- Theatrical release poster
- Directed by: Gordon Douglas
- Written by: Edward Anhalt
- Based on: Rachel Cade 1956 novel by Charles Mercer
- Produced by: Henry Blanke
- Starring: Angie Dickinson Peter Finch Roger Moore
- Cinematography: J. Peverell Marley
- Edited by: Owen Marks
- Music by: Max Steiner
- Distributed by: Warner Bros. Pictures
- Release date: April 2, 1961;
- Running time: 124 minutes
- Country: United States
- Language: English

= The Sins of Rachel Cade =

1961 film by Gordon Douglas

The Sins of Rachel Cade is a 1961 American drama film directed by Gordon Douglas and starring Angie Dickinson in the title role, as well as Peter Finch and Roger Moore who compete for her love.

==Plot==
During World War II, Protestant medical missionary Rachel comes to the village of Dibela in the Belgian Congo. Widowed military administrator Colonel Derode is initially skeptical about her work, but eventually is romantically attracted to Rachel. One of her patients is Paul Wilton, an American doctor with the Royal Air Force (RAF). She makes love with Paul the night before he is to leave, and becomes pregnant.

==Cast==
- Angie Dickinson as Rachel Cade
- Peter Finch as Colonel Henry Derode
- Roger Moore as Paul Wilton
- Errol John as Kulu
- Woody Strode as Muwango
- Juano Hernández as Kalanumu
- Frederick O'Neal as Buderga
- Mary Wickes as Marie Grieux
- Scatman Crothers as Musinga
- Rafer Johnson as Kosongo
- Charles Wood as Mzimba
- Douglas Spencer as Doctor Bikel

==Background==
The film is loosely based on the 1956 novel by Charles Mercer, Rachel Cade, published by G. P. Putnam's Sons.

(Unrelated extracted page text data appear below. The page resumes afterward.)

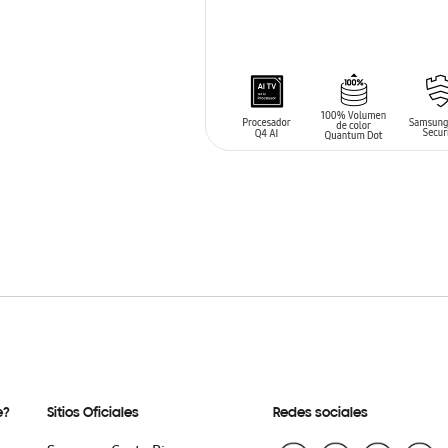
AÑADIR AL CARRITO
e?
Sitios Oficiales
Redes sociales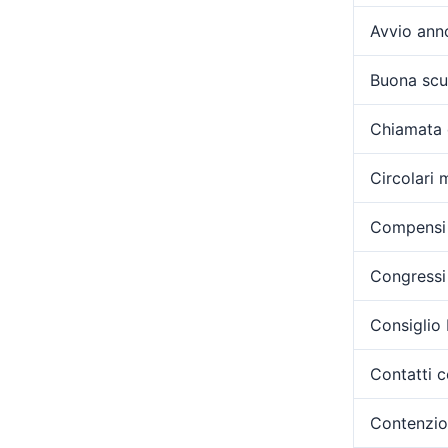
Avvio ann
Buona scu
Chiamata 
Circolari m
Compensi 
Congressi 
Consiglio
Contatti c
Contenzi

Film rights were bought prior to publication by William Dozier who was head of production at RKO Pictures. In September 1956 he announced that Stanley Rubin would produce and the film would be made in Africa with John Wayne. It would be part of a five-picture slate from Rubin worth $12 million starting with The Girl Most Likely. Katharine Hepburn was announced as a possible star. Then Dozier offered the lead to Deborah Kerr. Stirling Silliphant signed to write the script. In October Dozier said the film would be one of fifteen RKO would make the following year, others including Stage Struck, Bangkok, Ten Days in August, Three Empty Rooms, Affair in Portifino, Sex and Miss McAdoo, Pakistan, Galveston, On My Honor, The Naked and the Dead, Cash MCad, Far Alert, Journey to the Center of the Earth and Curtain Going Up.

RKO wound up as a company – most of the fifteen films listed were not made. Film rights went to Warner Bros. Pictures who in November 1958 announced they would make the film. In March 1959 Edward Anhalt was assigned to write the script and Henry Blanke was to produce. Blanke had also produced The Nun's Story (1959), starring Audrey Hepburn. The Sins of Rachel Cade had some familiarities to that story particularly with the lead character: a religious female working to help during wartime. Also, Peter Finch plays an atheistic authority figure in both films.

In June Warners announced that Carroll Baker would star and Gordon Douglas would direct. Peter Finch was announced as the male star. However Baker refused to make the movie and Warners gave the lead to Angie Dickinson, who had just made Rio Bravo and The Bramble Bush for the studio.

In August Peter Finch arrived in Hollywood for filming, which began August 27. He called his role "a good, rather cynical part with some excellent dialogue." Rafer Johnson signed in September. Roger Moore's casting was announced in October – he was then making The Alaskans for Warner Bros.